Stamkos wouldn't think of ending any off-season without at least a few weeks of daily skill instruction from Jari.

“Once the [regular] season begins, there's basically no time for skill work,” Stamkos said. “None. It's all travel, play games, practice when you can, but the practices are not anything to do with skill development. It's great to get time with Jari, work on your hands and your feet.”

The only difference from the time when a 10-year-old Stamkos showed up to SK8ON is that it's now Steven, not his dad, Chris, who tells Jari what areas need to be worked on.

“Chris Stamkos came to me the first time we met,” Byrski recollected, “and said, ‘I know more about hockey than you, but you're going to teach my son because he won't listen to me.'” He laughed. “Chris would tell me to work on turns, that Steven was slow on the takeoff out of the turn, and I'd say, ‘Okay, Steven, your dad wants us to do turns,' and Steven would say, ‘That's so boring,' and I would say, ‘We'll do turns for a while and then do something else fun.'”

Now, in August, Stamkos will show up to Jari with a very specific list of things he wants to improve on.

“Typically, it's a 50-minute session,” Jari says. “Two stickhandling drills with momentum of movement. One drill for acceleration, hard feet and monster hard work and conditioning. One drill with just pure hands in a small space. One drill for dynamic shooting, one drill for stationary shooting.”

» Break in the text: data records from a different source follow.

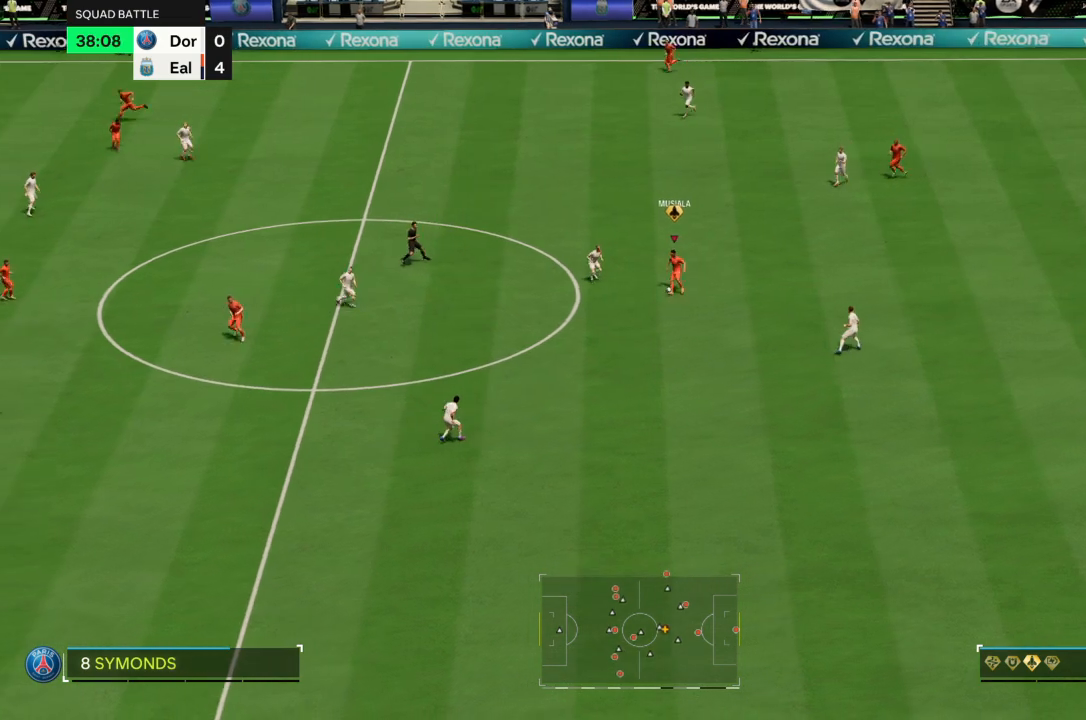
{"buttons": [], "left_stick": "up-left", "right_stick": "center", "events": []}
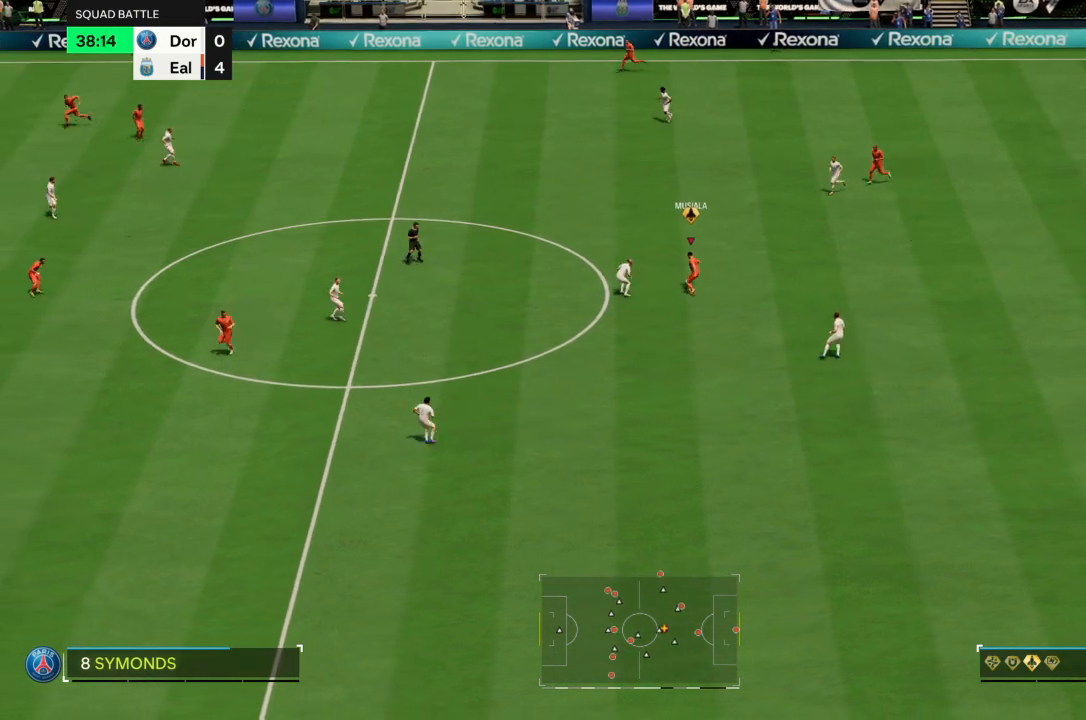
{"buttons": ["R2"], "left_stick": "up-left", "right_stick": "center", "events": [[100, "R2", "down"]]}
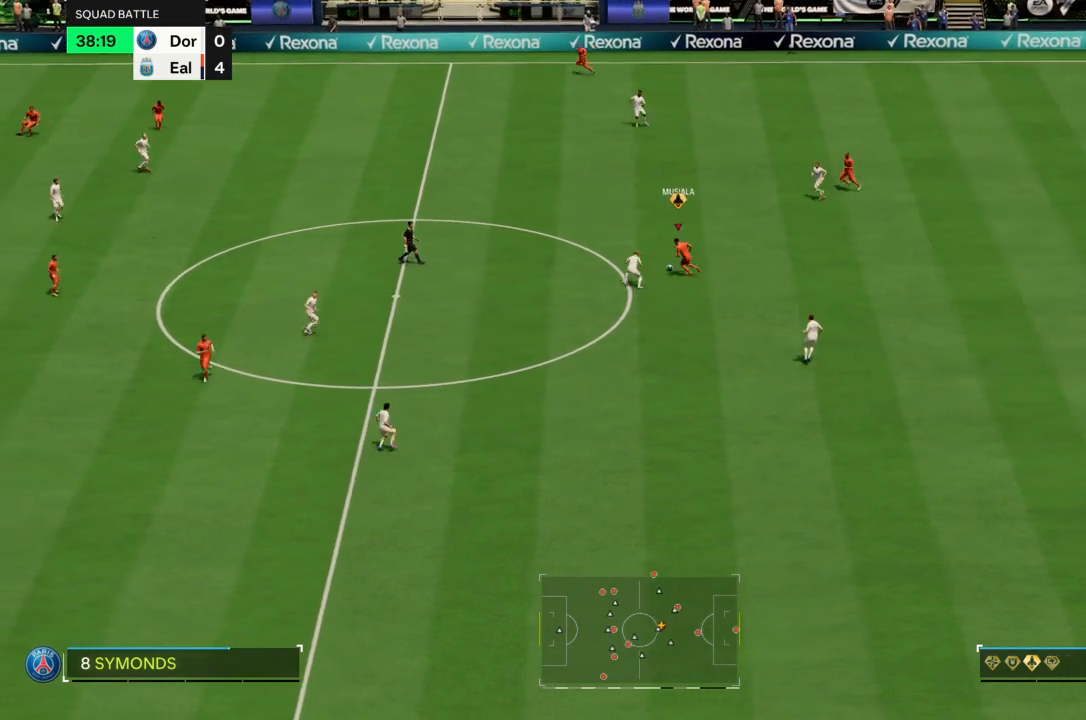
{"buttons": ["R2"], "left_stick": "up-left", "right_stick": "center", "events": []}
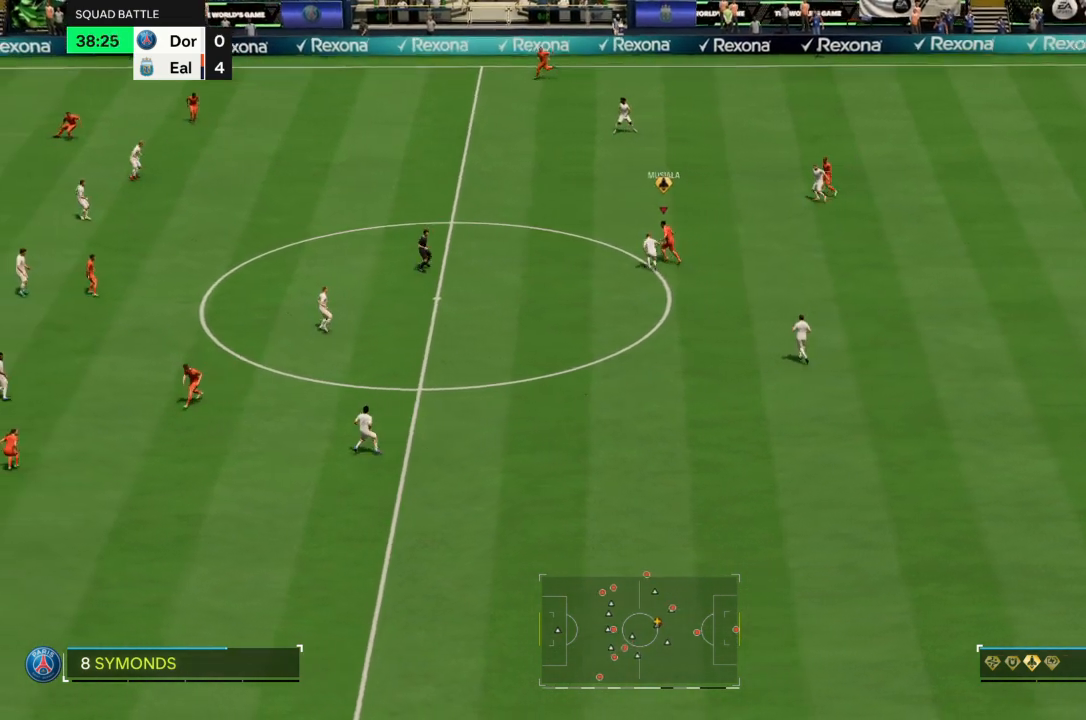
{"buttons": ["R2"], "left_stick": "up-left", "right_stick": "center", "events": []}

Jari will employ pylons and pucks and sticks and shooting boards and PVC pipe to go over the stick shaft on stickhandling drills. Whether it's Stamkos or Spezza or Skinner or Cammalleri, “the player will tell me he wants more of this or less of that. The players, they keep getting better; they want more speed in their drills, more complicated drills. We keep coming up with new gadgets and equipment, always pushing, always more, more of everything.”

The bond Byrski has formed with some of his players is beyond tight. The Spezzas and Stamkoses consider him a member of the family. With many of his clients, summer isn't officially over until Jari comes to their homes for dinner or a BBQ just before they leave for NHL camp.

“That's our tradition,” Chris Stamkos said. “We share laughs and stories. Jari is a special guy—a little eccentric, but special.”

“That's our ‘airing of the grievances,'” Steven Stamkos said, laughing. “Jari is so much fun.”

For many years, Rino Spezza actually used to get out on the ice and be one of Jari's helpers. And Byrski's eyes positively light up at the mere mention of Brent Burns's name. The hairy San Jose Sharks behemoth came to Byrski as an eight-year-old, and Jari instantly took to the lovable goofball in what's become an enduring relationship.

“He was so young, only eight,” Jari said. “Like a flamingo bird—passion in his eyes, so much desire, a smile on his face. I fell in love with this kid and his family. Now, he has all these animals he keeps in his house, all these tattoos . . . we're both a little crazy, maybe that's why we like each other. I worked in Minnesota with him and Derek Boogaard. I've had so many good times with Brent: his crazy military and Navy Seal training, his groomsmen, racing his bike Tour de France style, all those animals and snakes in his house. What's he got, like, 600 snakes? I don't like snakes. He tells me when I stay at his house not to worry, I'm in a safe room. Hah! There is no safe room in a house with 600 snakes.”